## [SOURCE EXTRACT]
+---+
After the Soreq Valley, we traveled to the Elah Valley and visited the ruins of Azekah, which was a military fortress in the time of David and Saul.  The fortress of Azekah is a great military stronghold because it is surrounded by valleys on three sides.  There is a ton of excavation being done on it right now, so we didn't get to see much as far as ruins go, but it was really neat to look out over the valley and think about how much faith it must have taken David to go down there and face Goliath. David had great faith.  The valley is really large, and being alone with a giant in there would have been very intimidating.  The Lord really blessed David, and it just made it that much more sad to know that he threw a lot of those blessings away by lying with Bathsheba and killing Uriah in order to have her as his wife.  

After the Elah Valley, we visted some caves in the Guvrim Valley that are known as the bell caves.  They are caves that were formed in order to mine the limestone underneath the surface of the land.  They would cut a hole in the ground and just start mining out the limestone for building until the cave couldn't get any bigger without collapsing in on itself.  (See the diagram in the pictures.)  These caves had great acoustics.  So we sang a lot of hymns in them.  It sounded like a church when we sang in the caves.  Also in the Guvrim Valley, we visited a dovecote, which was an underground dove farm basically.  There were tons of holes in the walls where they would house each dove.  They used the doves for food and sacrifices.  They kept them underground because it was harder for the doves to escape and because it is much cooler underground.  We also visited an olive press and talked about the process of making olive oil.  It was a very spiritual experience because it we talked a lot about the atonement.  Olive oil was primarily used as a light source, so these olive presses were extremely important so that people could have oil in order to light their lamps.  We talked about how Christ is the light of the world and how vital the atonement is to us, just like olive oil used to be so that people could see.  I thought a lot about how in my last year of seminary, Brother Skalski gave us drops of oil for each time we read the scriptures.  That was one of the best object lessons I've ever had in my life.  It was a slow process, but eventually we had enough oil by the end of the year to light a lamp.  I love how the atonement compares to this light source that we receive from the savior.  The oil also reminded me of the parable of the ten virgins and how we need to be ready for the "coming of the bridegroom" like it tells us in D&C 33:17 by having our "lamps trimmed and burning."  To know that we have taken full advantage of the atonement and are ready for the coming of the Savior is so important.  This was a wonderful experience to visit the olive press and talk about the Savior and the light He brings us.  We also took a quick trip to some underground tombs in the Guvrim Valley after this, which were interesting to look at.
+---+
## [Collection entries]
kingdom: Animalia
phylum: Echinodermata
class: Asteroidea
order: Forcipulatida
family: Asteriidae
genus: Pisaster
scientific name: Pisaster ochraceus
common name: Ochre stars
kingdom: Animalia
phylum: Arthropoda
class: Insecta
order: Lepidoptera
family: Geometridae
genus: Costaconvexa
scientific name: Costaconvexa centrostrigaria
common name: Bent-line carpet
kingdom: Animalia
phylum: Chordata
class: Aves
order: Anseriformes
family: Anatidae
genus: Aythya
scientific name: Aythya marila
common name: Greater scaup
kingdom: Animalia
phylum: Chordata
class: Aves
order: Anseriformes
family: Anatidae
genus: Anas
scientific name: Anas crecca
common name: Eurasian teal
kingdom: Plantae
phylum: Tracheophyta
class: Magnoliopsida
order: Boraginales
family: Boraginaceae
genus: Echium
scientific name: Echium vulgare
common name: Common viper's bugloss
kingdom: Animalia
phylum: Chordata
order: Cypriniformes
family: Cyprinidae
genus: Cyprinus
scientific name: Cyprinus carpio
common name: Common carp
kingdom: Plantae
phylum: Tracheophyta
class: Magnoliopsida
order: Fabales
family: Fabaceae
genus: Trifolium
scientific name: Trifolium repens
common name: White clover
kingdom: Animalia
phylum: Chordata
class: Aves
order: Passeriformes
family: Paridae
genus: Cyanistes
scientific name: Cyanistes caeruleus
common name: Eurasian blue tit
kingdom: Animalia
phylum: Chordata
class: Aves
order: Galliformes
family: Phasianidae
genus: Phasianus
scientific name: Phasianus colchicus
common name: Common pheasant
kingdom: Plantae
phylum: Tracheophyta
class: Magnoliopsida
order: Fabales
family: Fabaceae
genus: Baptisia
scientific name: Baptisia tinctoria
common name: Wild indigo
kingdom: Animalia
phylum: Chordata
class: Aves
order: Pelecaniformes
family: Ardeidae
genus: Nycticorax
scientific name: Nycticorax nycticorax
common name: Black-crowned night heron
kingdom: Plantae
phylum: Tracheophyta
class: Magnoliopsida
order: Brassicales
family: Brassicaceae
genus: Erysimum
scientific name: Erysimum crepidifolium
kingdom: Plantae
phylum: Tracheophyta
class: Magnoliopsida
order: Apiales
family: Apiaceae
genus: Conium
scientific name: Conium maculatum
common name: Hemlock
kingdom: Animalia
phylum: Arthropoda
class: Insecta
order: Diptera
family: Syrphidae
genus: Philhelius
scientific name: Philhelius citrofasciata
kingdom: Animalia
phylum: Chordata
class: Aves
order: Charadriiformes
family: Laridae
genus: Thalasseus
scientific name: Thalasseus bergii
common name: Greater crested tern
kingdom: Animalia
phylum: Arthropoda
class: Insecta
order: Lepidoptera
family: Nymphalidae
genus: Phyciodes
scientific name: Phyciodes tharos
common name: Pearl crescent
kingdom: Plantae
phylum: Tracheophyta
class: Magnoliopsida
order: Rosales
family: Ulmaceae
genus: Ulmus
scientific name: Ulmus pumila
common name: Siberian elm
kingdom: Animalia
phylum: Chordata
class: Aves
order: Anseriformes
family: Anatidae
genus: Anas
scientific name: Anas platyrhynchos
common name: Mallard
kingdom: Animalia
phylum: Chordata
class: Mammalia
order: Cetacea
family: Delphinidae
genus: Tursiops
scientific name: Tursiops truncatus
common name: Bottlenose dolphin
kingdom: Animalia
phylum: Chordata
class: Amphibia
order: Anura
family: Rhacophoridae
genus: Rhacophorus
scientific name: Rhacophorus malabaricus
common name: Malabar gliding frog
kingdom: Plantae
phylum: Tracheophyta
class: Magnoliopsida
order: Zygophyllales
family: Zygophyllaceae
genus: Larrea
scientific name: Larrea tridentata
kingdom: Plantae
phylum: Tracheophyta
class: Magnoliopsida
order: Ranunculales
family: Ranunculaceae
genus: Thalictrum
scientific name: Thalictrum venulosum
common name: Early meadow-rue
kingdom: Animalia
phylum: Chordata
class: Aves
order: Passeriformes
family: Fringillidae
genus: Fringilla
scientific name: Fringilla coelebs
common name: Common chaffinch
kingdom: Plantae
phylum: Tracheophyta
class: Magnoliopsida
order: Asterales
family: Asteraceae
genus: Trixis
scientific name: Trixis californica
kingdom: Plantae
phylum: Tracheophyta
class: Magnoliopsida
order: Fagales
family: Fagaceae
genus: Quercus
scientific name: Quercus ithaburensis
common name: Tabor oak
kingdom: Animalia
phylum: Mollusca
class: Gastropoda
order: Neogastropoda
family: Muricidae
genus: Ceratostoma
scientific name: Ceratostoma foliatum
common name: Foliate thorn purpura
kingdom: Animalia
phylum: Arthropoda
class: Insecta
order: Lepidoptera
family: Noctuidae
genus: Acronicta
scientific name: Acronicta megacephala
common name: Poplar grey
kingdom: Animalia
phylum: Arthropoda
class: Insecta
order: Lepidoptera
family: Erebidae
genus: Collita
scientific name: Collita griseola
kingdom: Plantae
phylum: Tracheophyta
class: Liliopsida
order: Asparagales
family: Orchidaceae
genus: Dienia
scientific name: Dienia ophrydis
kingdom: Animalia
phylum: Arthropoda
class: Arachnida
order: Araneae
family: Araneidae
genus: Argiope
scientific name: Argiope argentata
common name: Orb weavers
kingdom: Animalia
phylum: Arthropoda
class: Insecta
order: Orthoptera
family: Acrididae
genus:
+---+
## [DIRECTIONS]
Answer these questions from the travel account of the Elah and Guvrim Valleys:
1. What surrounds the fortress of Azekah on three sides?
2. What material were the bell caves formed to mine?
3. What was olive oil primarily used as?
The rows come from a separate source.

## [RESULT OF THIS EXERCISE]
1. Valleys.
2. Limestone.
3. A light source.